You are here: Home - News -

Determined fraudsters still beating banks

by: Mark Blackwell
  • 11/10/2011
  • 0
Determined fraudsters still beating banks
There was amazement from senior analysts that the UBS rogue trader was not caught by the array of expensive control systems bought by the bank.

The whole episode has brought risk management into glaring perspective and has exposed the underlying weaknesses in banks internal control systems, despite advances made since the downturn.

They are still largely powerless to prevent a determined fraudster getting round all their systems.

The UBS debacle is an indictment on banks anti-fraud provisions.

It is symptomatic not just of investment banking, but of the problem fraud causes the whole financial services industry.

Preventing fraud is vital not just because it protects balance sheets.

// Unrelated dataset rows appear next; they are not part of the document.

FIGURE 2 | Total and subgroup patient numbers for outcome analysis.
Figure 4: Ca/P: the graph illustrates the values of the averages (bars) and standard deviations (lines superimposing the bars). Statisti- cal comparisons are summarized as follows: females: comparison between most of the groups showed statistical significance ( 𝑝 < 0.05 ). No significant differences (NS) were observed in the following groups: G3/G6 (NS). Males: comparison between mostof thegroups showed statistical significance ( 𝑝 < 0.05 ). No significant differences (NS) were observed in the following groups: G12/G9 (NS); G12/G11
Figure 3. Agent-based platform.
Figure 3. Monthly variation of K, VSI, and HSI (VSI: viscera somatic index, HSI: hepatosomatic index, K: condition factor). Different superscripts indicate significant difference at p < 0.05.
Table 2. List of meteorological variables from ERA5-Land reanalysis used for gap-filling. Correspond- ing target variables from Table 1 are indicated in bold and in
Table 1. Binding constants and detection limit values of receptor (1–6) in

It also protects a company’s reputation.

The FSA said recently that mortgage fraud is a concept only understood by those who work in fraud prevention, so is often disregarded by senior management – a view that appears prophetic in the aftermath of the UBS episode.

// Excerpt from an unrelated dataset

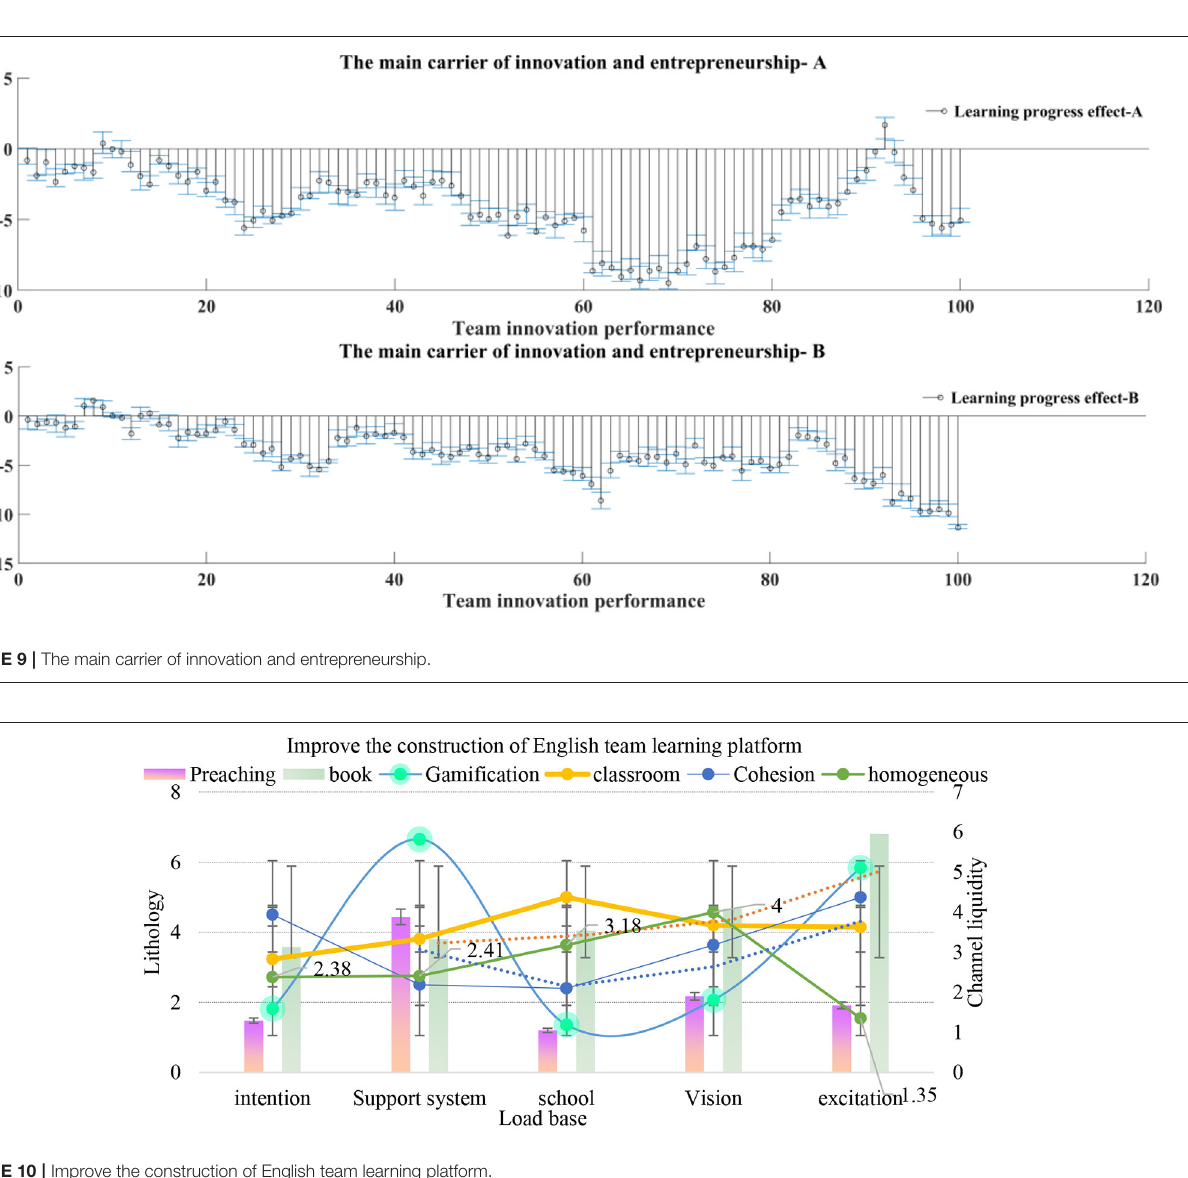
FIGURE 10 | Improve the construction of English team learning platform.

An embodiment of that attitude was a trader who quipped in the Telegraph “fraud is fraud” and intimated that it is something the industry will always have to live with so shouldn’t be dwelt upon.

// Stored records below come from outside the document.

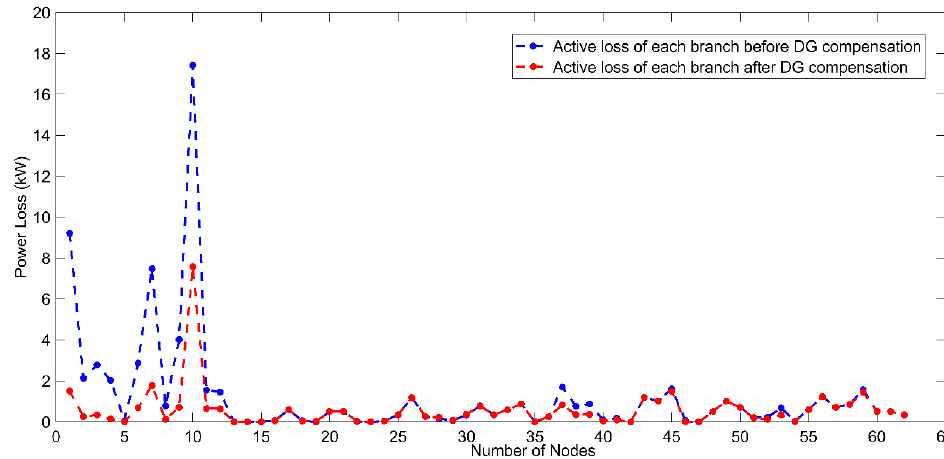
Figure 7. Comparison of active loss of each branch before and after DG access.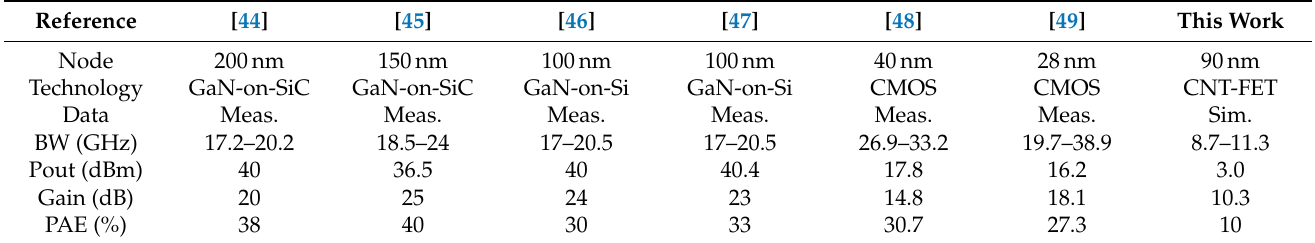
Table 1. Performance comparison of the designed HPA with other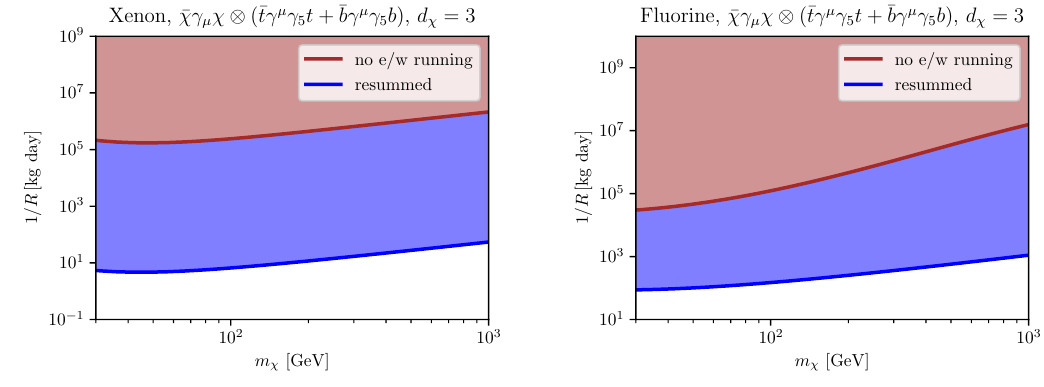
Figure 16 . Same as (cid:12)gure 14, but for I (cid:31) = 1 ; Y (cid:31) = 0 Dirac fermion DM with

UBS meekly defended itself by saying the episode was impossible to prevent, arguing risk on that level would always escape detection.

That sort of explanation is unlikely to wash with the board and shareholders after UBS’ shares nosedived 15%, or with its peers at other banks that have come under renewed pressure to manage their risk better following the episode.

If lenders want to get serious about preventing fraud and managing risk more effectively, this is the sort of attitude they need to eradicate from their modus operandi.

Fraud reflects badly on the state of a bank’s control infrastructure.

The FSA, in its June thematic review, warned lenders internal systems remain weak.

They are not getting information returned to them in a consistent format or in enough quality or quantity to be able to detect fraudulent trends.

The FSA says the different elements of lenders’ anti-fraud provisions need to be better coordinated.

Too many lenders are going out on a limb and developing ad hoc solutions of their own.

Lenders are using outdated control systems and often have to pull together a variety of competing systems across their different brands.

They should be using flexible web-based technology to help standardise their management of risk by pulling data together in a single, consistent source.